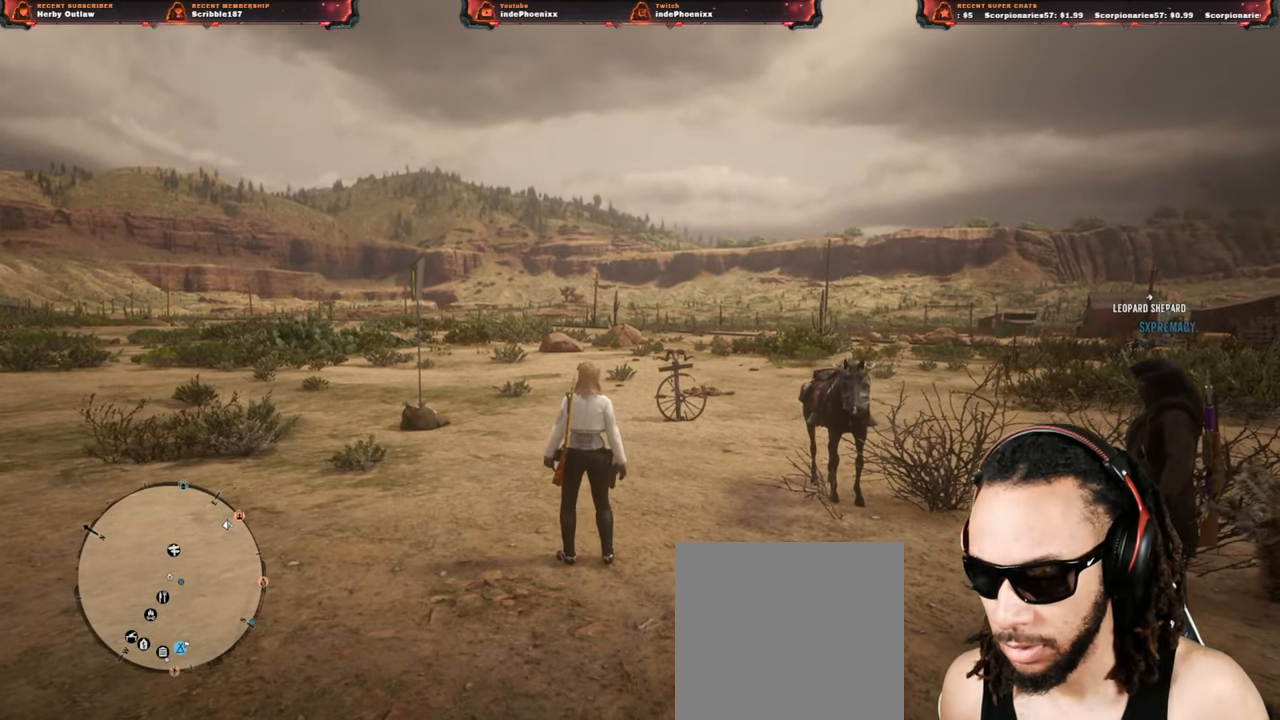
{"buttons": [], "left_stick": "up", "right_stick": "right", "events": [[117, "right_stick", "right"], [200, "left_stick", "up-right"], [233, "L3", "down"], [367, "L3", "up"], [500, "left_stick", "up"]]}
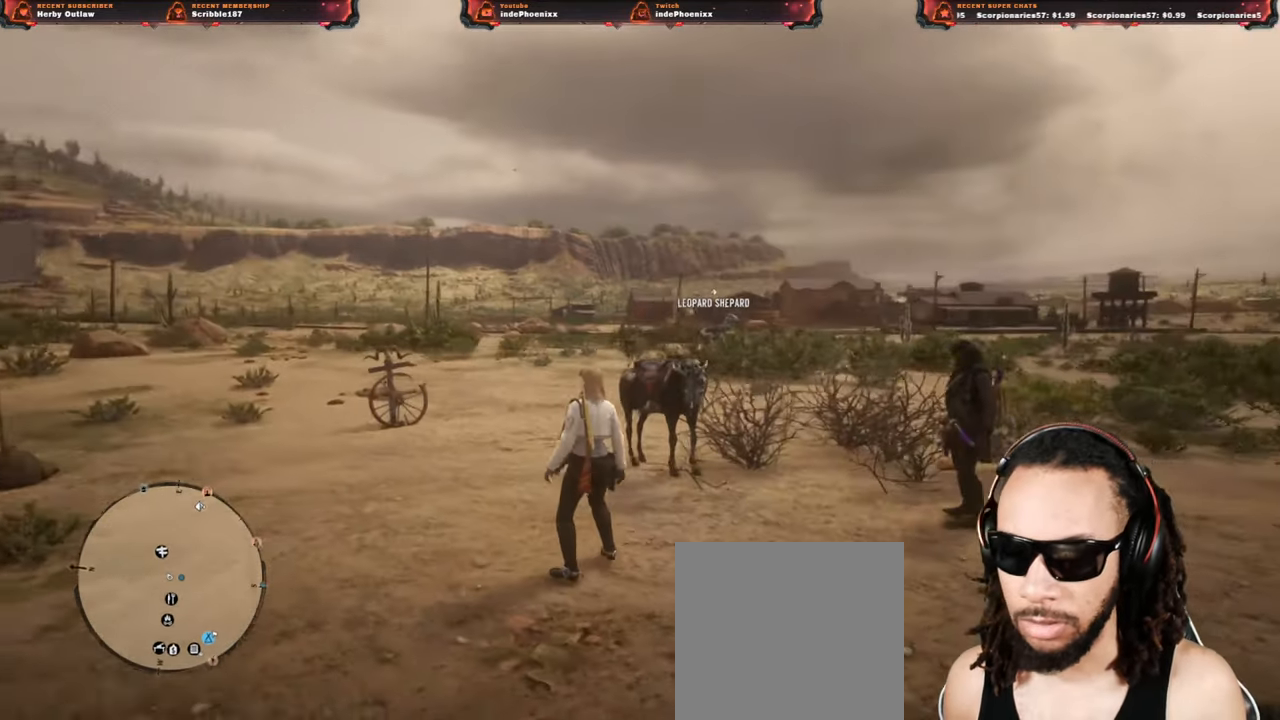
{"buttons": ["L3"], "left_stick": "up", "right_stick": "center", "events": [[117, "right_stick", "center"], [433, "L3", "down"]]}
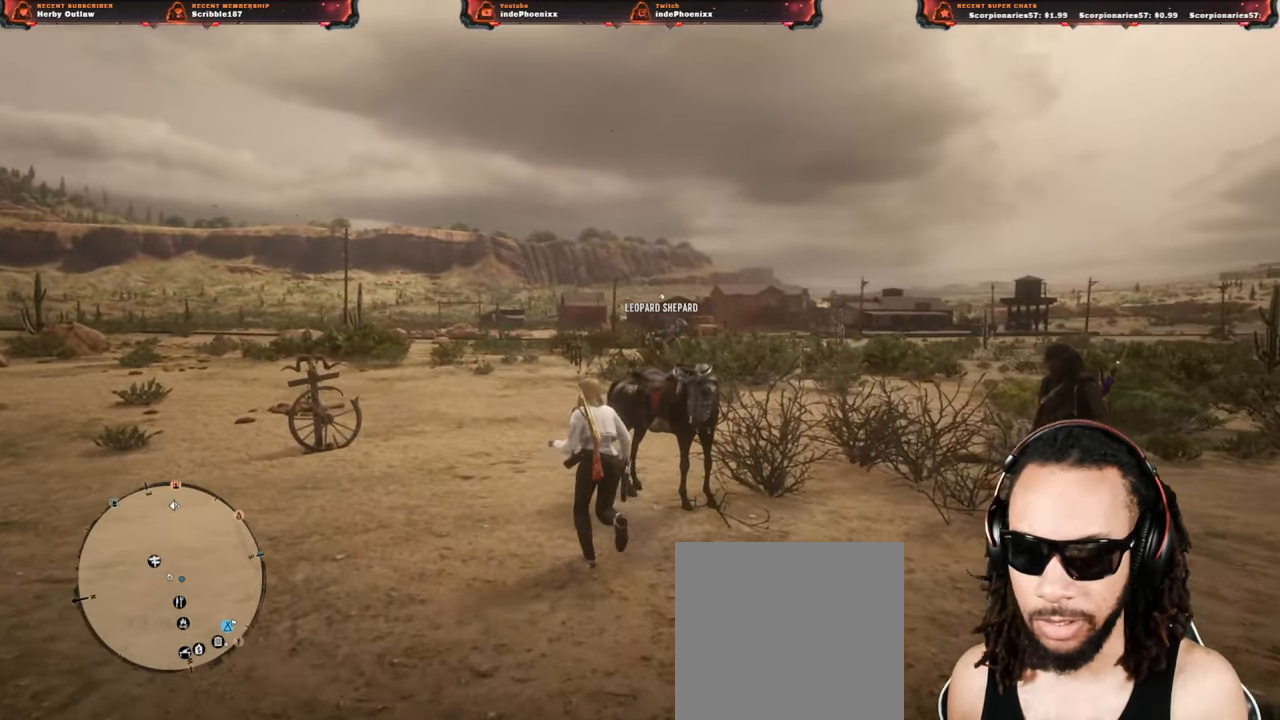
{"buttons": [], "left_stick": "up", "right_stick": "center", "events": [[67, "L3", "up"], [150, "right_stick", "down-right"], [367, "right_stick", "center"]]}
# # # # #
■ Task requirements: The data must be reproduced exactly, and no picture may appear in the copy.

■ Answer to this task:
{"buttons": [], "left_stick": "up", "right_stick": "right", "events": [[117, "right_stick", "right"], [200, "left_stick", "up-right"], [233, "L3", "down"], [367, "L3", "up"], [500, "left_stick", "up"]]}
{"buttons": ["L3"], "left_stick": "up", "right_stick": "center", "events": [[117, "right_stick", "center"], [433, "L3", "down"]]}
{"buttons": [], "left_stick": "up", "right_stick": "center", "events": [[67, "L3", "up"], [150, "right_stick", "down-right"], [367, "right_stick", "center"]]}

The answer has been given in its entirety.